The President must have been reflecting on inward sentiment when he used the allegory of a vulture waiting till tomorrow to fix its house.  Who in this country has made more promises to deliver than President Mahama?

Now he has all his ministers and institutional heads believing that procrastination has become the new success in life.  “Live with vultures, and become a vulture; live with crows, and become a crow”.

And as I near the end, “If you would resemble the vulture, look out for a carcass”.

And herein a message to all ministers whose portfolio is attached directly or indirectly to this catastrophe.  You have blood on your hands and no amount of regret or sorrow will wash away the needless pain and sorrow you have colluded to create.

I believe we must apportion blame.  How can you move forward with the same bunch of heartless non-performers day after week, month after year, when all they think about is retaining their positions and stuffing their pockets?

Read this delivery from Apple chief executive Tim Cook’s commencement address to the graduating class of George Washington University, May 17, 2015, and tell me as a citizen, whether this does not motivate you enough to stand up and fight the incompetence.

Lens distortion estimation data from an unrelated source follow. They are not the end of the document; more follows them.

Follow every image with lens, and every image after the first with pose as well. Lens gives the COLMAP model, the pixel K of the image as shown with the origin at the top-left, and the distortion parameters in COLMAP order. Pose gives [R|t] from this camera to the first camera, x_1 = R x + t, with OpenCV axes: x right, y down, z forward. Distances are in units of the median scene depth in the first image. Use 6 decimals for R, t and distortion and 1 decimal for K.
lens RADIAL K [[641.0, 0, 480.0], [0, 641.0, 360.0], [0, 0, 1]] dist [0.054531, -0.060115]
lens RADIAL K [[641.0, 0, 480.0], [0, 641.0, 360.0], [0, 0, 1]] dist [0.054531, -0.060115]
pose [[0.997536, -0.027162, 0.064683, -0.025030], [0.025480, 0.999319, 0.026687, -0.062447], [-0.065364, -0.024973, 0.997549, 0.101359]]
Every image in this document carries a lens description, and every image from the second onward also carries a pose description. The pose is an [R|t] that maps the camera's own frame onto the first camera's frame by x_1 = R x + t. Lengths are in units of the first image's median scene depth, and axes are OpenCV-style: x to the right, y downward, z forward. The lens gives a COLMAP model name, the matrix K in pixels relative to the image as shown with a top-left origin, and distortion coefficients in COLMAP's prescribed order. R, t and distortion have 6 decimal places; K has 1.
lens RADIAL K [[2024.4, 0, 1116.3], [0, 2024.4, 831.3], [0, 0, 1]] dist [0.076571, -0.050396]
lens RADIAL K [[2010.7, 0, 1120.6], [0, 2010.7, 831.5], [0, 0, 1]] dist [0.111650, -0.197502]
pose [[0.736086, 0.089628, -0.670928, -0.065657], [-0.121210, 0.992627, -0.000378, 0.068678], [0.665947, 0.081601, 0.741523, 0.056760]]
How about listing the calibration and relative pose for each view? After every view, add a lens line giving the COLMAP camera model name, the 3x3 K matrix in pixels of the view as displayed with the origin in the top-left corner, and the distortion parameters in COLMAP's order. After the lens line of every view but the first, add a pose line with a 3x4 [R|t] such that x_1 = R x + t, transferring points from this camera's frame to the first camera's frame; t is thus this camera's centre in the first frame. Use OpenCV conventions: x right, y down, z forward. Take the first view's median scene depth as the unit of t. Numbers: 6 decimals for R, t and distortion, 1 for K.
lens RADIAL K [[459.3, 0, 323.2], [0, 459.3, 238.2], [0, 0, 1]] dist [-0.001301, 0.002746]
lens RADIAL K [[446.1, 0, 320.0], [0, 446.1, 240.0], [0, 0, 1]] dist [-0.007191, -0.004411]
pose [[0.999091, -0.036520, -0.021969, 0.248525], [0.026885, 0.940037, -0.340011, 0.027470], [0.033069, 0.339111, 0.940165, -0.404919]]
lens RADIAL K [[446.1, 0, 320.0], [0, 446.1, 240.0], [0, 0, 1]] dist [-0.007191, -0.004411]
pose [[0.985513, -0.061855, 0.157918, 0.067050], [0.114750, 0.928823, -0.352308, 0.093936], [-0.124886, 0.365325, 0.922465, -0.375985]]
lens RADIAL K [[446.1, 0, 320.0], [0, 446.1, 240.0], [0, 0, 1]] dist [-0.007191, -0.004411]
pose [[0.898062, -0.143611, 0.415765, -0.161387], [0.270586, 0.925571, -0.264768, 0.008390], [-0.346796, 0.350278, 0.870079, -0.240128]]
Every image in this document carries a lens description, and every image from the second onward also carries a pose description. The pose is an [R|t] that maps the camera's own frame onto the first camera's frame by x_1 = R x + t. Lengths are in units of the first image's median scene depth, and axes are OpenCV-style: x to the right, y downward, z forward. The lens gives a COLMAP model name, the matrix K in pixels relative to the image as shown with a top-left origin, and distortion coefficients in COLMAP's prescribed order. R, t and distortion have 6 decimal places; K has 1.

“The sidelines are not where you want to live your life. The world needs you in the arena. There are problems that need to be solved, injustices that need to be ended, people that are still being persecuted, diseases still in need of cure.  No matter what you do next, the world needs your energy, your passion, your impatience for progress.  Don’t shrink from risk. And tune out those cynics and critics. History rarely yields to one person — but think, and never forget what happens when it does.  That can be you. That should be you. That must be you.”

I looked long and hard for the proverb that would say we should not be like the proverbial vulture that says he will build his house tomorrow and I could not find it.  Did our President paraphrase the saying a little?  Or did he ……?, again?

Surely not.  He would tell us the truth about this one abi?

Ghana, Aha a yε din papa.  Alius atrox week advenio. Another terrible week to come!